4 comments to Comments on the August 5, 2021 Coffee Hour

  • Thanks for posting the discussion, which I truly enjoyed.

    I had to miss last week’s coffee hour for my second cataract surgery—another wonder of modern medicine—for which I paid $150/eye as my co-pay on a $0-premium Medicare Advantage plan! Everyone in the country should share such fortune.

  • Bill Weber

    I enjoyed the full presentation and see as a fundamental question of inequality is the subject of wealth creation as a means to afford much of what was discussed.
    Coming out of WWII this country was deeply in debt and paid it back thru real wealth creation via manufacturing, mining and agriculture.
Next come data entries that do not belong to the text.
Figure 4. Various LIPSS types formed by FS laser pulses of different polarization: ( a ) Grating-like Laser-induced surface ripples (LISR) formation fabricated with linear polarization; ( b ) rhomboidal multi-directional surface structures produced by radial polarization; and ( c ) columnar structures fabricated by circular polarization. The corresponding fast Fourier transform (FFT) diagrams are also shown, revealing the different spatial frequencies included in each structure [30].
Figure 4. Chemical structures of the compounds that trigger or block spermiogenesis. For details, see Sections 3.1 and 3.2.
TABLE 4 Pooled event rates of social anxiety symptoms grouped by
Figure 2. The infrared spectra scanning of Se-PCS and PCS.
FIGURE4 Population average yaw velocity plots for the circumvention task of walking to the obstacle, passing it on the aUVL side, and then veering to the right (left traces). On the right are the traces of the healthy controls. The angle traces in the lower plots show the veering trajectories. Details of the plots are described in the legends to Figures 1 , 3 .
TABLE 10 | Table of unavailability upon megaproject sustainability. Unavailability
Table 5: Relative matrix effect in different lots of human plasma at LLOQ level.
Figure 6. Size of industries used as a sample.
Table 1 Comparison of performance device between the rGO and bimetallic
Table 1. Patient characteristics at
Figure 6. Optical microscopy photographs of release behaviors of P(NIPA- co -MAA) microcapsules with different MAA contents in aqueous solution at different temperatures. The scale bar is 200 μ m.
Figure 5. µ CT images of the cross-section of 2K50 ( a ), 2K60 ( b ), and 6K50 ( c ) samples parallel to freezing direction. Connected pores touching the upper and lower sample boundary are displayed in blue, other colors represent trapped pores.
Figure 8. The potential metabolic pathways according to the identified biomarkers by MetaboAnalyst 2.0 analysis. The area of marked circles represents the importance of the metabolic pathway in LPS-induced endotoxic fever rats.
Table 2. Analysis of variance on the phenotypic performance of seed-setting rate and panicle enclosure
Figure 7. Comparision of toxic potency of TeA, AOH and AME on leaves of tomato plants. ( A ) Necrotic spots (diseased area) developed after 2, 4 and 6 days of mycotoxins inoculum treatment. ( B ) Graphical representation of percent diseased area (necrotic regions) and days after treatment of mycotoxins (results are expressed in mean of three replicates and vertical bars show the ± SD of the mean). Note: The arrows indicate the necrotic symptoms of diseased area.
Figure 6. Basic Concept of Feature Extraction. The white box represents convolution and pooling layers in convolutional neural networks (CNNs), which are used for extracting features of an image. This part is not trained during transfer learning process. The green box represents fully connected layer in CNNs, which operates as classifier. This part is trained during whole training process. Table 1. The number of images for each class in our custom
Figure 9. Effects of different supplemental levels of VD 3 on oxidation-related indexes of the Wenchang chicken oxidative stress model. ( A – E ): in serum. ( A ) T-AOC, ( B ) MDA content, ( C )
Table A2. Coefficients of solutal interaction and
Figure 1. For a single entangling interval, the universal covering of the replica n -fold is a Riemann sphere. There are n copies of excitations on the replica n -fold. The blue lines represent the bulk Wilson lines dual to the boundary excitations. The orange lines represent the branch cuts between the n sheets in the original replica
Over the years we have lost sight of real wealth creation and, thus, tinker with means to make up for real money.
    I wanted to tell Earl Staelin that North Dakota’s example is created in large part by their success in gas and oil mining rather than banking services.
    And NYS is a perfect example of the effects of the lack of wealth creation by outlawing high volume hydrofracking of gas reserves and making farming very difficult. The wealth of the City does not seem to find its way where I live and tourism is not the magic bullet it is claimed to be.
    If you think of cradle to grave countries such as the Scandavians, particularly Norway, it is because of their tremendous wealth creation from oil and gas mining as well as a social spirit for the use of the created wealth. The Gov’ts understanding of the importance of investing the money in the right places has caused Norway to have the largest social security reserve in the world and is run very simply on two floors of a single bldg in Oslo.
    Certainly a topic worthy of further discussion.

  • Larry Price

    There was some discussion and question about the relevant contributions of the various tax flows. The updated figures for FY 2021 (i.e. the year ending 9/30/21) contained in the OMB submisssion for the FY 2022 Budget were:

    Receipts: $3.580 trillion

    Income tax 1.704 trillion(47.6% of total receipts)

    Social security .944 trillion(26.4% of total receipts)

  • Steve Howard

    Larry, Thanks so much for providing us with this Important data.